Solitude, for whatever reason, seems to carry such a negative connotation. I suppose if this solitude is never-ending then it would indeed be negative. But there can also be solace in these moments alone, void of noise and visual interruptions. It is in this solace that I am able to reach deep into my vision and see more clearly what it is that I want to communicate in the first place. I tend to fumble over my words, but as soon as I can point a camera at something, I know immediately how to speak it visually.
My objective in the “Solace of Solitude” series is to show that there can be comfort in an otherwise desolate environment. I have found my comfort and I sure hope that the imagery in this series helps you to find yours as well.
Thousand Splinters to Pull
What you are seeing in the “Thousand Splinters to Pull” series are wood pilings emerging from water, and it’s the long-exposure technique that blurs the movement of the water into a soft, ethereal haze. Many may think the name comes from the rough texture of the wood itself, and while this might be a great reason for the name, it is in fact not correct.

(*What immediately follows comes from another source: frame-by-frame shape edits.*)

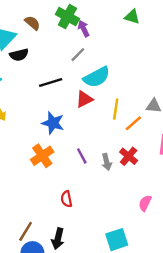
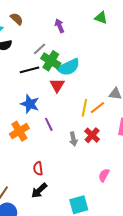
green cross: (67, 17) -> (51, 61), moved
gray line: (78, 55) -> (40, 49), moved
red triangle: (84, 99) -> (57, 85), turned -35
yellow line: (116, 109) -> (84, 108), moved
purple line: (82, 156) -> (49, 124), moved
black arrow: (58, 239) -> (39, 190), moved, turned 30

The name is actually derived from what felt like a thousand splinters in my legs as they began to thaw out from the frigid water in which I was standing in order to capture this 6-image series.

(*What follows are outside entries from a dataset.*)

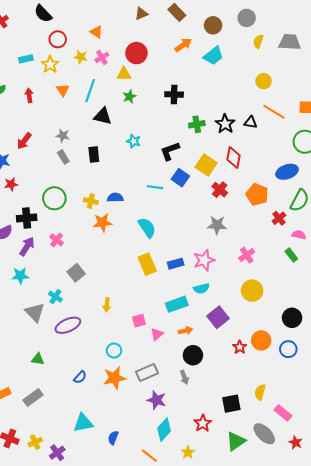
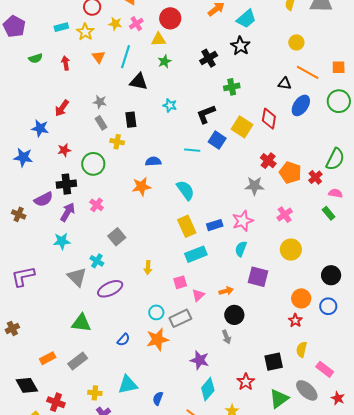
black cross: (174, 94) -> (209, 58), turned -30
black star: (225, 124) -> (240, 46), moved
blue ellipse: (287, 172) -> (301, 105), moved, turned -35
red star: (11, 184) -> (64, 150), moved
red cross: (220, 190) -> (268, 161), moved
orange pentagon: (257, 194) -> (290, 173), moved
yellow cross: (91, 201) -> (117, 142), moved
cyan semicircle: (201, 289) -> (241, 249), turned 126
cyan rectangle: (177, 304) -> (196, 254), moved
purple square: (218, 317) -> (258, 277), turned -35
red star: (240, 347) -> (295, 320), moved
green triangle: (38, 359) -> (81, 323), size x1.5
gray rectangle: (147, 373) -> (180, 318), moved
yellow cross: (35, 442) -> (95, 393), moved, turned 32

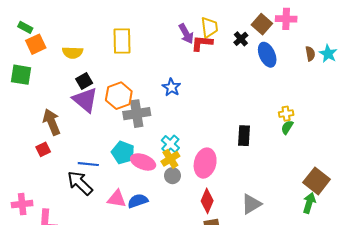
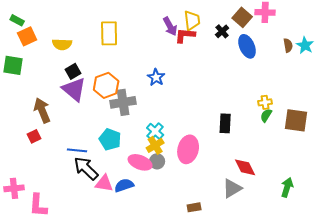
pink ellipse: (143, 162) -> (140, 162), moved
brown square: (317, 181) -> (296, 120), moved, turned -30
black arrow: (80, 183) -> (86, 168), moved
red diamond: (207, 201) -> (245, 167), moved, turned -50

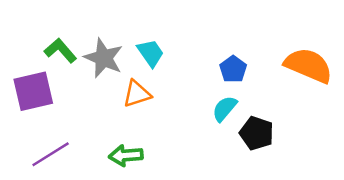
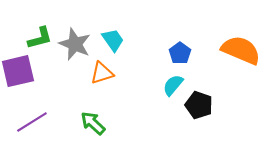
green L-shape: (60, 51) -> (40, 38), turned 116
green arrow: (126, 155) -> (93, 123), turned 48

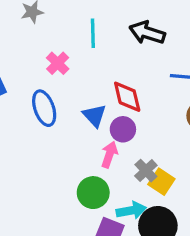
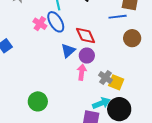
blue ellipse: (44, 108) -> (56, 22), moved
blue triangle: (94, 115) -> (68, 51), turned 42
green circle: (93, 193) -> (38, 101), moved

The spring of 2015 in Colorado was what seemed like nothing but rain. Local reservoirs were flooding, creeks and rivers were running fast and overflowing their banks, and landscaping companies were backed up until late summer due to not being able to work. This, however, turned some ordinarily non-photogenic subjects into just the opposite. These pilings normally mark the parking lot boundary and sit about 50 yards from the lake’s shore, but the heavy rain put them 2-feet under water. So I waded into the frigid water knowing that I would be there for a bit; it takes roughly 15 minutes per image captured to set-up, compose, focus, calculate the long-exposure time, double-check the focus, put on the ND filters, and finally open up the shutter for the 4-minute-long exposure. However, I was not going to let some cold water stand between my vision and actually bringing it to fruition. I hope that my dedication to these images has provided you with something you will enjoy, knowing you were not the one standing there feeling splinters in order to capture. Cheers!